The PRR is the proportion of reports with an event in set of exposed
cases, divided with the proportion of reports with the event in a background
or comparator, which does not include the exposed.
The PRR is estimated from a observed-to-expected ratio, based on
similar to the RRR and IC, but excludes the exposure of interest from the
comparator.
$$\hat{PRR} = \frac{\hat{O}}{\hat{E}}$$
where \(\hat{O}\) is the observed number of reports, and expected \(\hat{E}\)
is estimated as
$$\hat{E} = \frac{\hat{N}_{drug} \times (\hat{N}_{event} - \hat{O})}{\hat{N}_{TOT}-\hat{N}_{drug}}$$
where \(\hat{N}_{drug}\), \(\hat{N}_{event}\), \(\hat{O}\) and \(\hat{N}_{TOT}\) are
the number of reports with the drug, the event, the drug and event, and
in the whole database respectively.
A confidence interval is derived in Gravel (2009) using the delta method:
$$\hat{s} = \sqrt{ 1/\hat{O} - 1/(\hat{N}_{drug}) + 1/(\hat{N}_{event} - \hat{O}) - 1/(\hat{N}_{TOT} - \hat{N}_{drug})}$$
and $$[\hat{CI}_{\alpha/2}, \hat{CI}_{1-\alpha/2}] = $$
$$[\frac{\hat{O}}{\hat{E}} \times \exp(Q_{\alpha/2} \times \hat{s}),
\frac{\hat{O}}{\hat{E}} \times \exp(Q_{1-\alpha/2} \times \hat{s})]$$
where \(Q_{\alpha}\) denotes the quantile function of a
standard Normal distribution at significance level \(\alpha\).

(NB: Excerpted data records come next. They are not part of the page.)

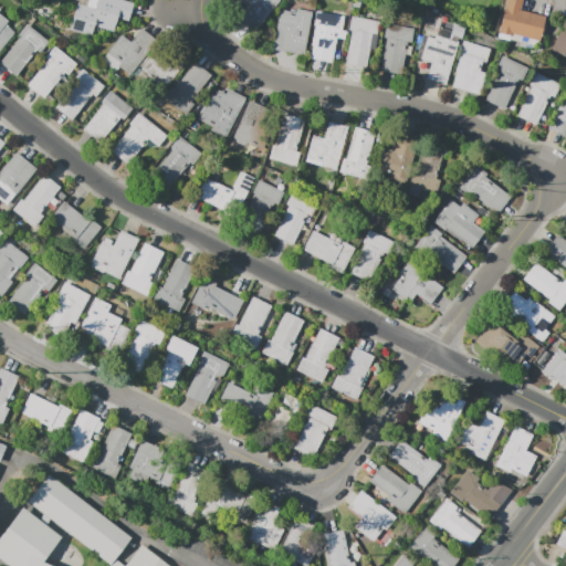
[(77,0),(70,29),(91,35),(94,24),(113,31),(117,17),(128,20),(134,3),(123,0),(77,0)]
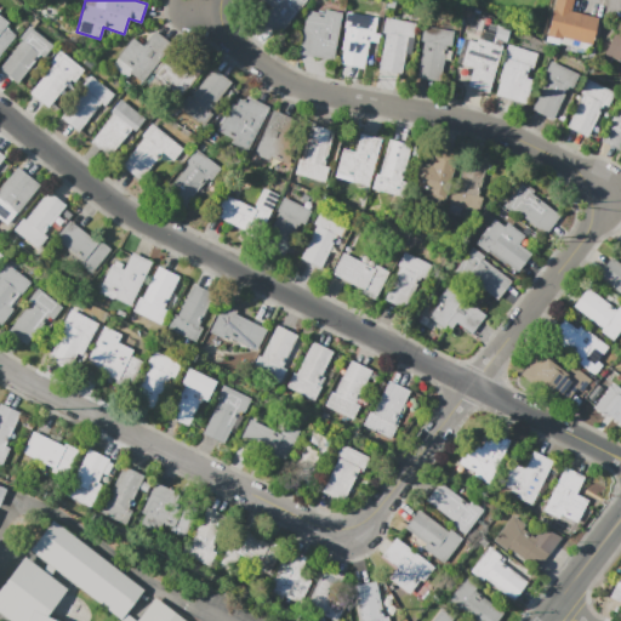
[(262,22),(279,35),(306,0),(265,0),(274,6),(262,22)]
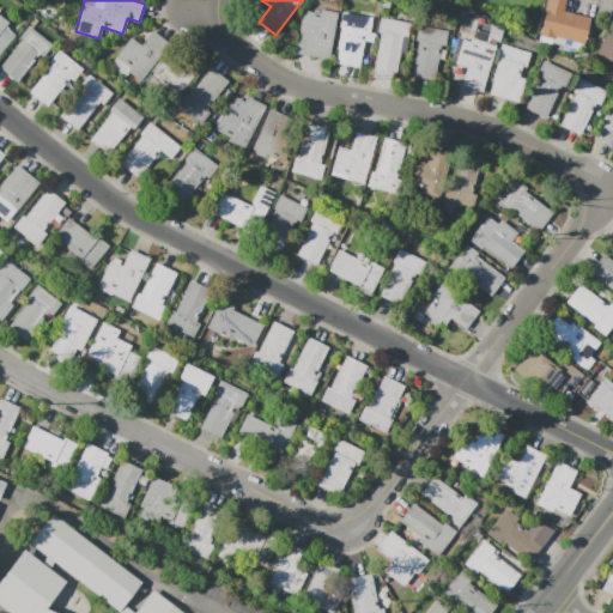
[(548,0),(540,35),(584,46),(592,17),(564,11),(566,0),(548,0)]
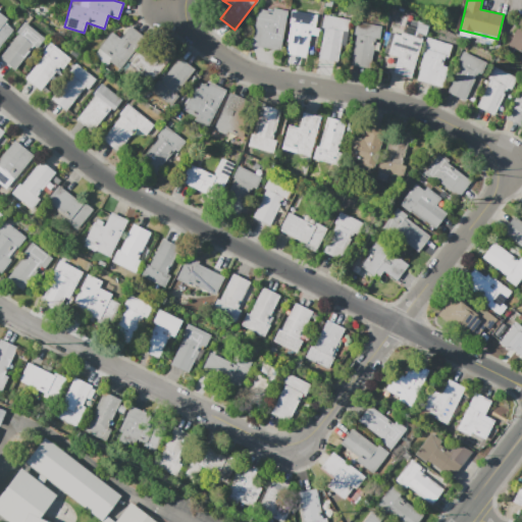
[(251,45),(281,50),(289,10),(273,7),(272,11),(258,8),(251,45)]
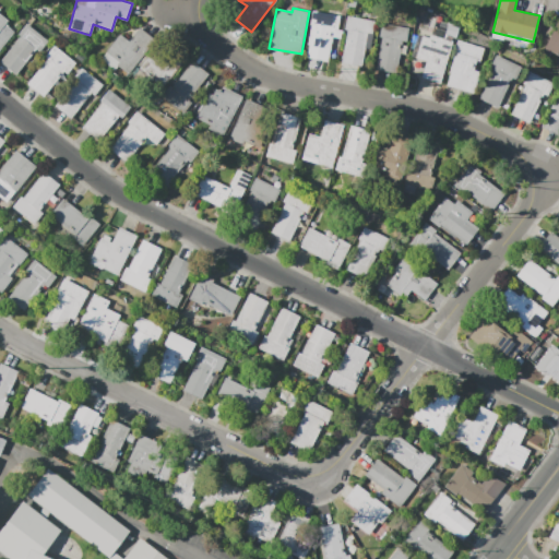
[(307,57),(328,61),(334,30),(337,30),(341,15),(312,10),(310,24),(313,25),(307,57)]
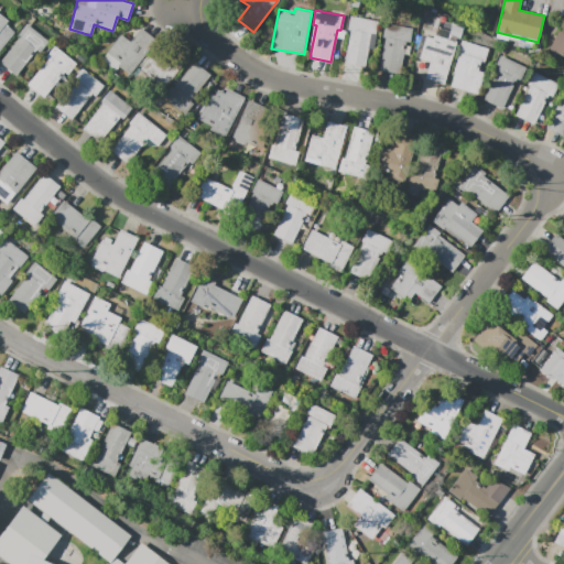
[(0,14),(9,21),(6,25),(14,33),(0,51),(0,14)]
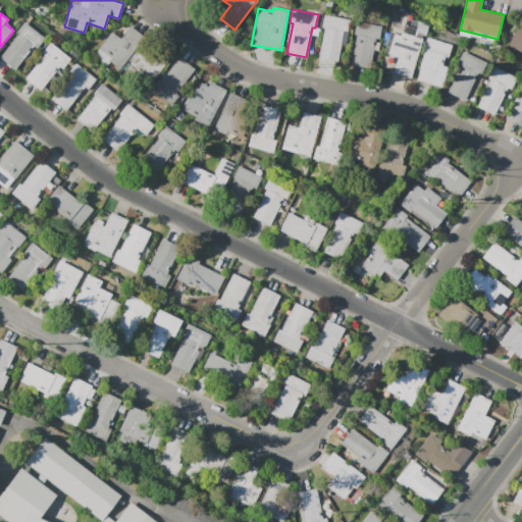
[(318,58),(337,61),(344,32),(348,33),(350,19),(323,14),(321,27),(324,28),(318,58)]
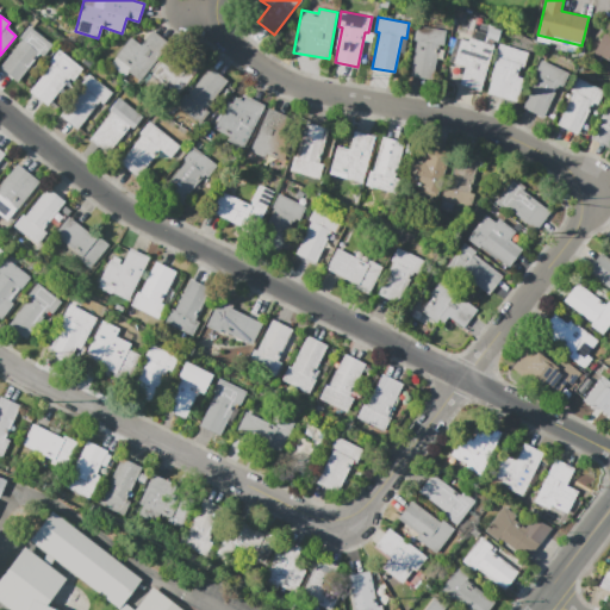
[(410,76),(433,80),(440,45),(444,47),(447,30),(416,25),(414,39),(417,41),(410,76)]
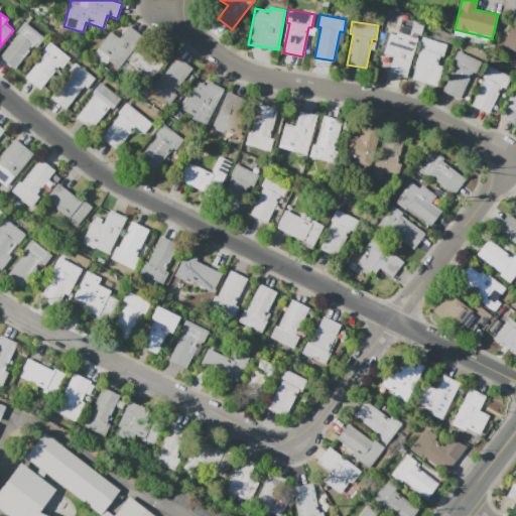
[(0,56),(14,69),(33,45),(37,49),(45,38),(24,22),(16,32),(18,33),(0,56)]
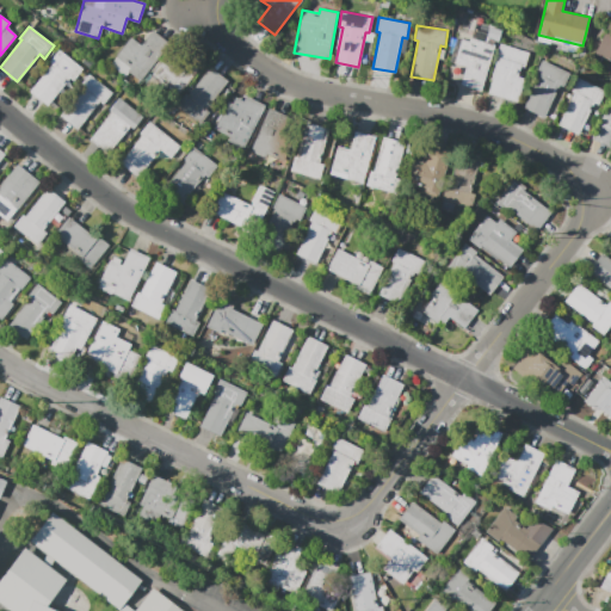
[(152,30),(168,43),(141,80),(113,60),(131,37),(141,44),(152,30)]
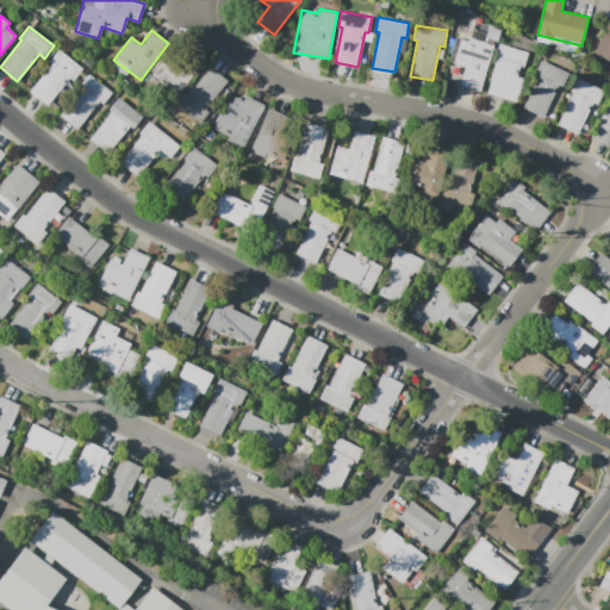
[(595,53),(609,60),(609,32),(605,31),(595,53)]
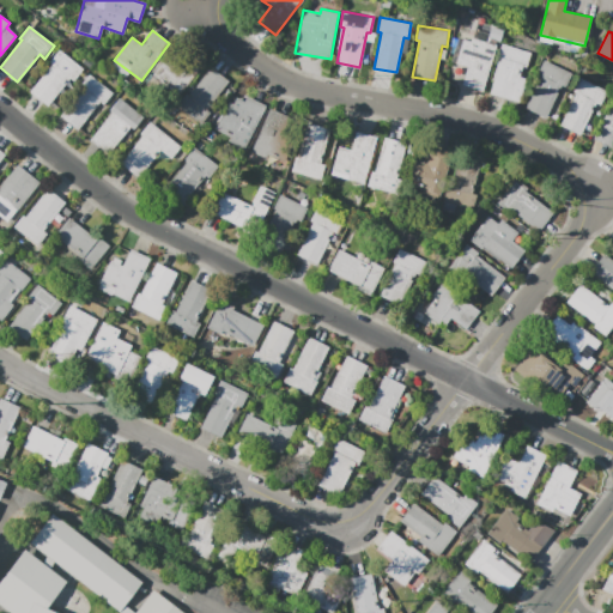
[(461,38),(471,42),(472,37),(497,46),(484,92),(462,85),(468,67),(454,62),(461,38)]
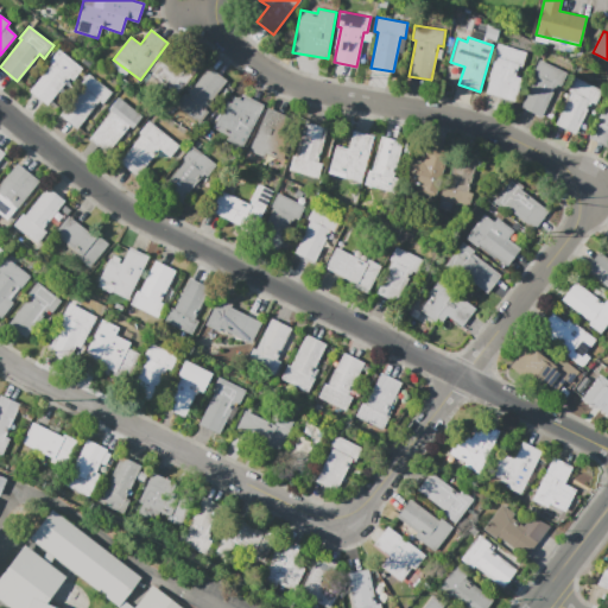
[(176,43),(201,62),(177,94),(170,88),(152,75),(176,43)]
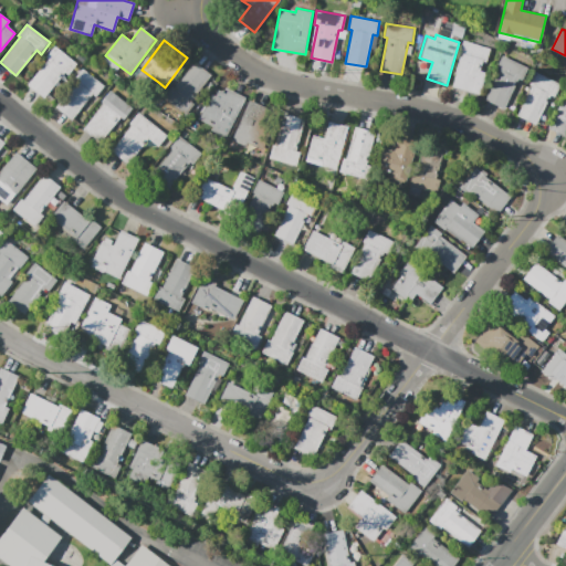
[(453,86),(478,94),(485,73),(480,71),(482,62),(486,63),(491,49),(464,41),(456,67),(459,69),(453,86)]
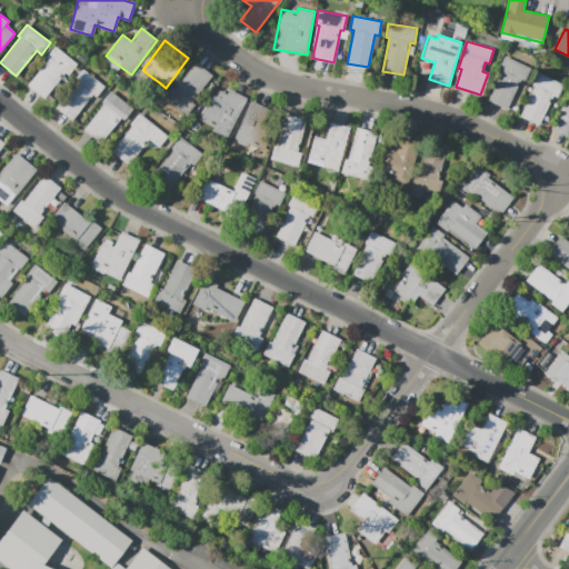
[(27,86),(43,98),(63,72),(68,77),(78,65),(55,47),(46,58),(48,59),(27,86)]
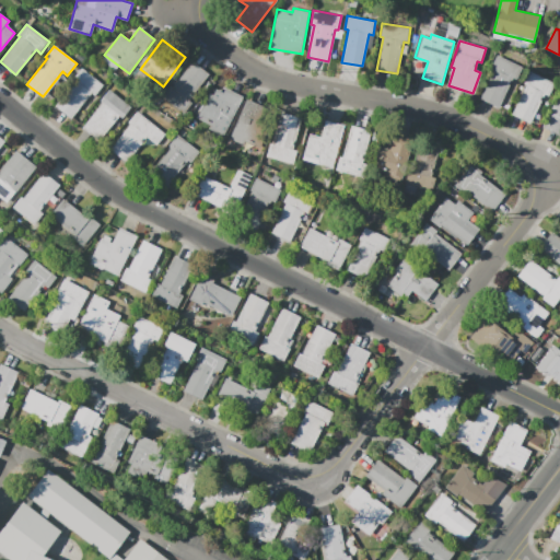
[(497,55),(523,67),(517,80),(513,78),(499,108),(480,100),(493,69),(491,68),(497,55)]
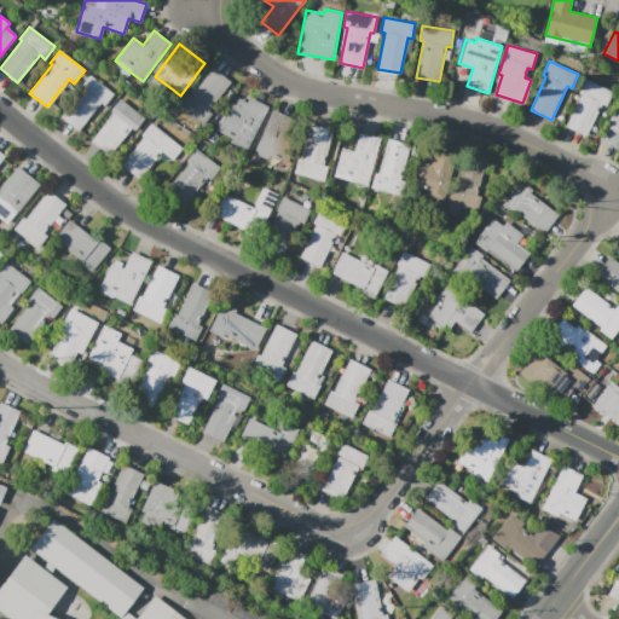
[(212,68),(231,82),(209,110),(212,113),(203,127),(178,108),(187,94),(190,97),(212,68)]
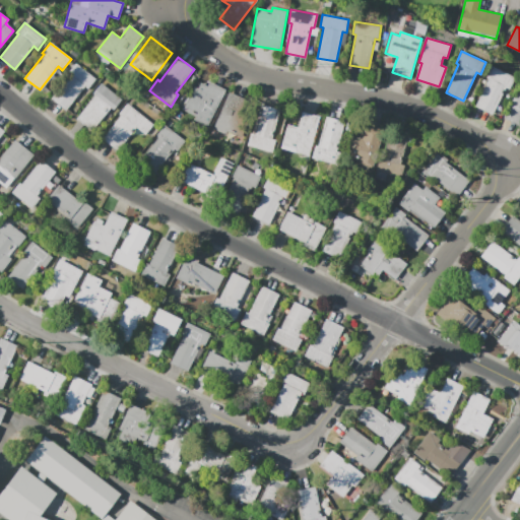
[(50,99),(65,110),(83,87),(87,90),(96,79),(75,63),(67,73),(69,74),(50,99)]
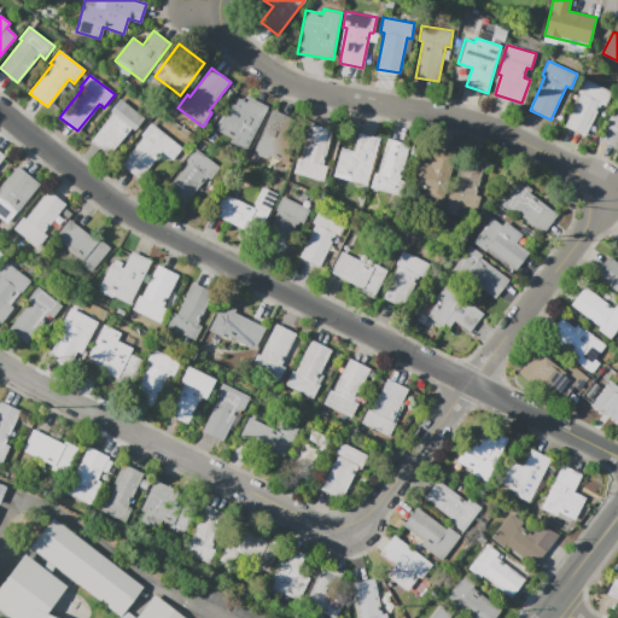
[(584,79),(613,92),(607,106),(602,104),(587,138),(565,127),(581,94),(577,93),(584,79)]
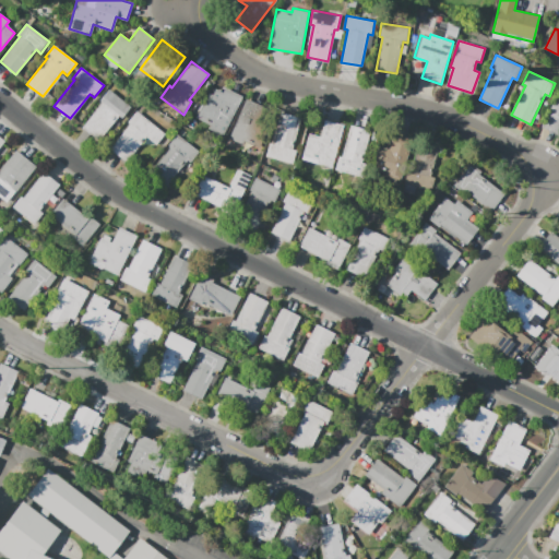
[(225,87),(242,97),(223,135),(209,128),(211,125),(197,118),(206,97),(216,103),(225,87)]
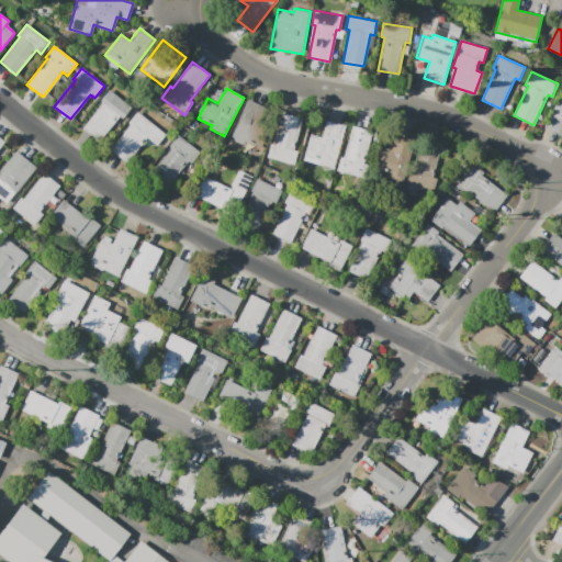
[(82,128),(98,141),(119,116),(123,120),(132,108),(109,90),(100,101),(102,102),(82,128)]
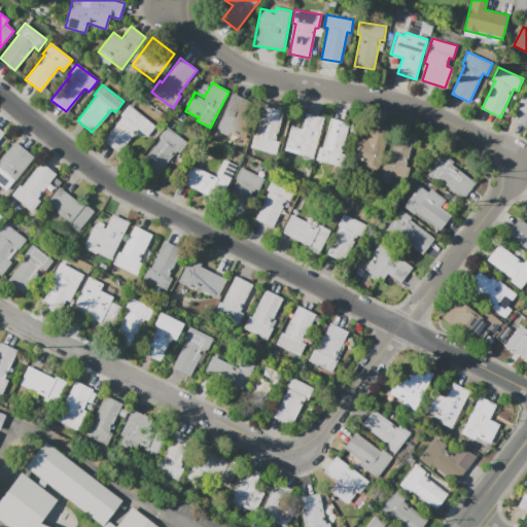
[(526,85),(511,118),(526,127),(526,85)]
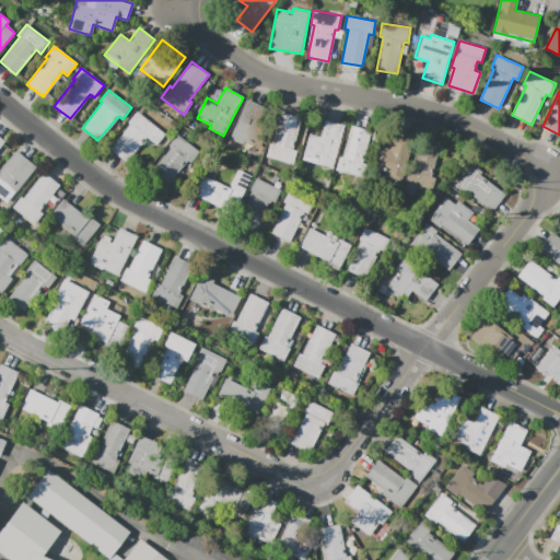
[(230,139),(247,98),(275,111),(259,147),(244,141),(243,144),(230,139)]
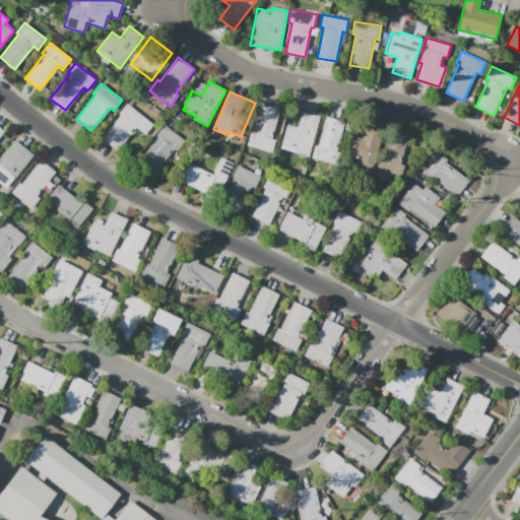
[(102,139),(117,150),(135,127),(145,135),(152,125),(127,104),(119,114),(121,115),(102,139)]
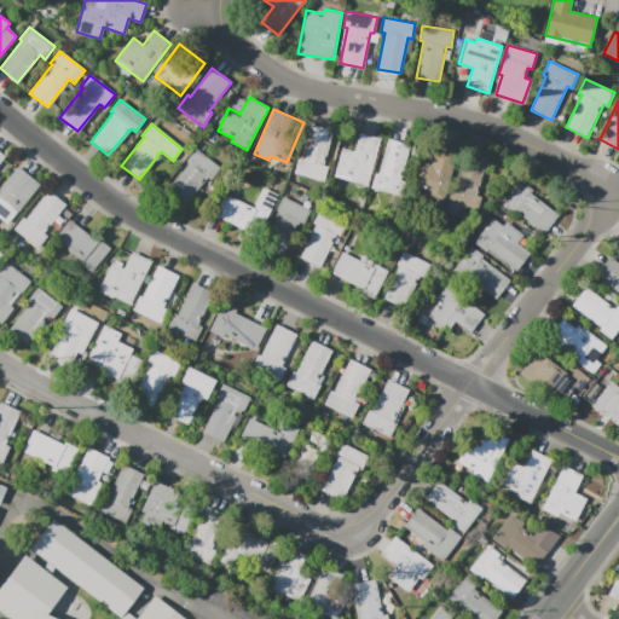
[(311,125),(333,131),(324,166),(328,167),(324,181),(294,173),(298,157),(301,158),(311,125)]
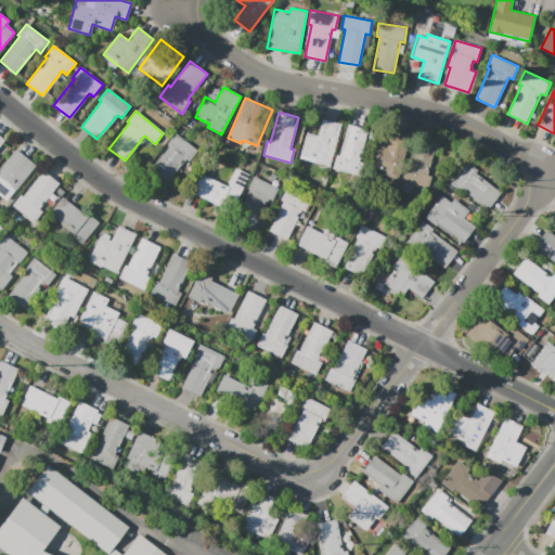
[(306,132),(318,136),(323,118),(341,125),(330,166),(299,158),(306,132)]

Note: For historical reasons, another version of this standard deviation is sometimes used
where the last fraction under the square root is added rather than subtracted,
with negligible practical implications in large databases. This function uses the version
declared above, i.e. with subtraction.